### Aim of the task
Write out, word for word, the lines of the data below, beginning at the line that contains "Operators — Distinctness**" and ending at the line that contains "https://howtodoinjava.com/angular/rxjs-observable-httpclient/". Include both of those lines.

### Exercise data
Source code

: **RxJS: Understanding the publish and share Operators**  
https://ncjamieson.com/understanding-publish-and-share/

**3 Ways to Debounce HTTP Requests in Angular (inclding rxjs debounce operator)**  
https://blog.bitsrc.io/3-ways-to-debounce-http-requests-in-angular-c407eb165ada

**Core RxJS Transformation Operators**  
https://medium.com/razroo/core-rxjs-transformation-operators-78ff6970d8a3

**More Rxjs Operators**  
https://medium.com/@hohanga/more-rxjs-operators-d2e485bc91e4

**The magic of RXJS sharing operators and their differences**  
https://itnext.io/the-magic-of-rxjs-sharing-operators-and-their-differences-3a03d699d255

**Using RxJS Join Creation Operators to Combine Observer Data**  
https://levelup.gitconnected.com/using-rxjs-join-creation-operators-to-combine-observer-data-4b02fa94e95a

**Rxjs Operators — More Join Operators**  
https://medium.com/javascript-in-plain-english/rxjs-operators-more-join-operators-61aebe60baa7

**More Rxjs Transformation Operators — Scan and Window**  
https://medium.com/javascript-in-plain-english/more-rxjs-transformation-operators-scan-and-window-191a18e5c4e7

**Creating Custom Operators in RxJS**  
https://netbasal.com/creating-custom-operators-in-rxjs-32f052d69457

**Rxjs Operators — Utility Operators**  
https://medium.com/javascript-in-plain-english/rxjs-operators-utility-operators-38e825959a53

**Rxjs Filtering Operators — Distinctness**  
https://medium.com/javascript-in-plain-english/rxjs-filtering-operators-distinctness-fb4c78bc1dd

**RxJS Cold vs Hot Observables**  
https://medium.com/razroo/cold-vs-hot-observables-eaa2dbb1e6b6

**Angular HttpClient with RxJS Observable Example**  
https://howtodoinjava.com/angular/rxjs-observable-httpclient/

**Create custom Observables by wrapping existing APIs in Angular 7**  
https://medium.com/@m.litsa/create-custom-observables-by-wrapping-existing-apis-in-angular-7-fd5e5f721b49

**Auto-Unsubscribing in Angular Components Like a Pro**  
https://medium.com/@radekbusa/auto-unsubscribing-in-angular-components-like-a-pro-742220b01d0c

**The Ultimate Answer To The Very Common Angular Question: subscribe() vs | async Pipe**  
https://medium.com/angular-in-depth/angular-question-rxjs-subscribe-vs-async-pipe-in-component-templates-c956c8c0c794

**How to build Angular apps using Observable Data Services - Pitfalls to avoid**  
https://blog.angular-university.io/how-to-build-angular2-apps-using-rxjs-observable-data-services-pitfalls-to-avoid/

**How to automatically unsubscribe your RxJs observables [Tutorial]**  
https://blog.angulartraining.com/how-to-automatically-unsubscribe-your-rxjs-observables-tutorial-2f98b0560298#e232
--
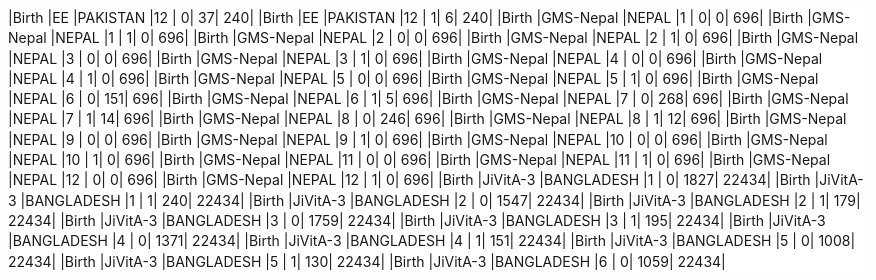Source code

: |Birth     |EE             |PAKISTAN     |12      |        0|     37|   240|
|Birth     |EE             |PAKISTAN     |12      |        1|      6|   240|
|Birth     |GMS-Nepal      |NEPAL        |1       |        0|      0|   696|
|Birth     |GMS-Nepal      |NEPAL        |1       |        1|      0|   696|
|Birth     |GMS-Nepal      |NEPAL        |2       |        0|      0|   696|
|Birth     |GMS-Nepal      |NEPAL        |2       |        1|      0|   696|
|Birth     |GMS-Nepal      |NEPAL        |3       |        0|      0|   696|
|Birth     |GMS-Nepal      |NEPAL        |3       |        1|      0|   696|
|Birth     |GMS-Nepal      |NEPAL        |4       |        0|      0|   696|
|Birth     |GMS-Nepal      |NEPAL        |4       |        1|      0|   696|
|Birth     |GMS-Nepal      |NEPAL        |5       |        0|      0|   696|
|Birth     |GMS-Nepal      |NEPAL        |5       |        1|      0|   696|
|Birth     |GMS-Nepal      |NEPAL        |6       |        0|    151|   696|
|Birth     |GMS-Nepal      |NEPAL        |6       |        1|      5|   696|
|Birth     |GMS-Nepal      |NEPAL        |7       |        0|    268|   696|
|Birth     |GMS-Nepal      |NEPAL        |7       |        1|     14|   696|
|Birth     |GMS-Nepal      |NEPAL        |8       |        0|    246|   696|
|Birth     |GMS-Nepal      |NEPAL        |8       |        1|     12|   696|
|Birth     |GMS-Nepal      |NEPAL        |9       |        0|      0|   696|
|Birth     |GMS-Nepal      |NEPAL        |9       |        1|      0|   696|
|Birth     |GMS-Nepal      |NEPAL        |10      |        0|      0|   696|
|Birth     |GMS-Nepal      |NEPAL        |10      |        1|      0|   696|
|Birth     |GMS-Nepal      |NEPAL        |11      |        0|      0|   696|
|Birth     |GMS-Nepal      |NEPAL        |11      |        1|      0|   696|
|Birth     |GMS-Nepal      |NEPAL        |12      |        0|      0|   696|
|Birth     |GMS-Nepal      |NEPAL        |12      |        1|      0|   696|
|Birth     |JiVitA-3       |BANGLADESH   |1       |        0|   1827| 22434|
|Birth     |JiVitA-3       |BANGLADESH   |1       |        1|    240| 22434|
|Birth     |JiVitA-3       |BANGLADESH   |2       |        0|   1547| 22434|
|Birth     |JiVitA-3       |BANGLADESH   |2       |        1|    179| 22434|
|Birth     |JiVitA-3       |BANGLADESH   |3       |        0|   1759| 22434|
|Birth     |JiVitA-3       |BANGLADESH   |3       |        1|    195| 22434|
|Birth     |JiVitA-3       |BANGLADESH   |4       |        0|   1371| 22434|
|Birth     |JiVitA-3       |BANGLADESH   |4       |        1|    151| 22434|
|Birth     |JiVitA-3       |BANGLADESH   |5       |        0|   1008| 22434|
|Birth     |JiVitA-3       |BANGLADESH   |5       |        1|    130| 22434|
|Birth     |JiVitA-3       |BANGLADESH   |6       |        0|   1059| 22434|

### Result
**Rxjs Filtering Operators — Distinctness**  
https://medium.com/javascript-in-plain-english/rxjs-filtering-operators-distinctness-fb4c78bc1dd

**RxJS Cold vs Hot Observables**  
https://medium.com/razroo/cold-vs-hot-observables-eaa2dbb1e6b6

**Angular HttpClient with RxJS Observable Example**  
https://howtodoinjava.com/angular/rxjs-observable-httpclient/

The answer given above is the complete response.